Intel Capital Announces $300M Ultrabook Fund

Intel Capital Announces $300M Ultrabook Fund

By Team Tc

  • 11 Aug 2011

Intel Capital, the global investment arm of chipmaker Intel, has set up a $300 million Ultrabook Fund for its new, lightweight laptop range.

The Ultrabook Fund will invest in start-ups developing hardware and software around user experiences, storage, battery life and slim component and platforms for the new category of devices by Intel – Ultrabooks. Ultrabooks are somewhere between laptops and Tablets in terms of dimensions and features. They are thinner (less than 0.8 inch in thickness), lighter and will be priced at mainstream rates (less than $1000). The investments by Ultrabook Fund will be continued over the next three-four years.

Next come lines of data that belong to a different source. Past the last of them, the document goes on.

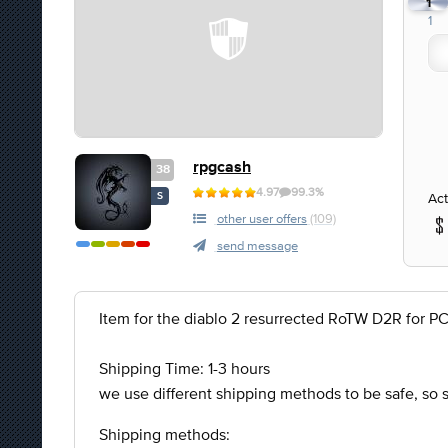
1
1
rpgcash
38
4.97
99.3%
Act
S
other user offers
(109)
send message
Item for the diablo 2 resurrected RoTW D2R for P
Shipping Time: 1-3 hours
we use different shipping methods to be safe, so
Shipping methods:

“Ultrabook devices are poised to be an important area of innovation in the $261 billion global computer industry,” said Arvind Sodhani, president of Intel Capital and Intel’s executive vice-president. “The Intel Capital Ultrabook fund will focus on investing in companies building technologies that will help revolutionise the computing experience and morph today’s mobile computers into the next must-have device.”

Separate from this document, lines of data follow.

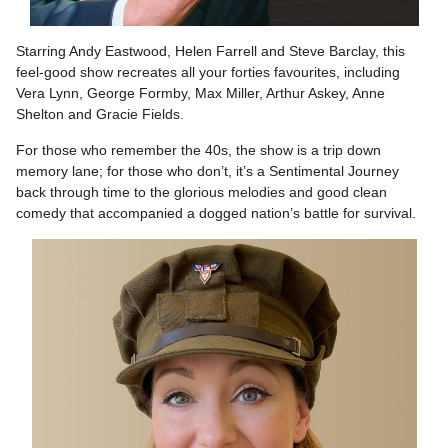
Starring Andy Eastwood, Helen Farrell and Steve Barclay, this
feel-good show recreates all your forties favourites, including
Vera Lynn, George Formby, Max Miller, Arthur Askey, Anne
Shelton and Gracie Fields.
For those who remember the 40s, the show is a trip down
memory lane; for those who don’t, it’s a Sentimental Journey
back through time to the glorious melodies and good clean
comedy that accompanied a dogged nation’s battle for survival.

Ultrabooks were announced at the Computex Taipei Exhibition, held in Taiwan in May, 2011.

Interestingly, Intel will come up with various launches, starting with its second-generation Intel Core processors. Notebooks and Ultrabooks based on these processors – such as the Asus UX21 – will be launched by the end of this year. Again, in the first half of 2012, Intel will release systems based on ‘Ivy Bridge’ processors which will bring improved power efficiency, smart visual performance, increased responsiveness and enhanced security. In 2013, Intel has planned the third step in the Ultrabook device progression with ‘Haswell’ processors, which will reduce power consumption to half.

Intel Capital invests in start-ups which function across hardware and software space, and provide services for enterprise, home, mobility, health, consumer Internet, semiconductor manufacturing and cleantech. In 2010, Intel Capital had invested $327 million in 119 companies. In India, it had set up a $250 million India Technology Fund back in December, 2005, and has portfolio companies such as the Noida-based Wortal Technologies that runs local events portal BuzzInTown, Pune-based Persistent Systems, Infrasoft Technologies, KLG Systel and Multi Commodity Exchange. Its recent investments were in online travel agency Yatra Online Pvt Ltd, mobile VAS firm July Systems, online insurance retailer PolicyBazaar and healthcare technology firm Sudhir Srivastava Robotics Surgery Center Pvt Ltd. The India Technology Fund is now aggressively investing in consumer Internet, Cloud computing, education, information technology and other related services.

The technology start-up ecosystem in India has progressed over the past year with a steep rise in the number of Indian entrepreneurs launching ventures across online and mobile space. With the backing of the Ultrabook fund, entrepreneurs in hardware and embedded software development sectors may also find an opportunity to bring their innovations to the world and scale up.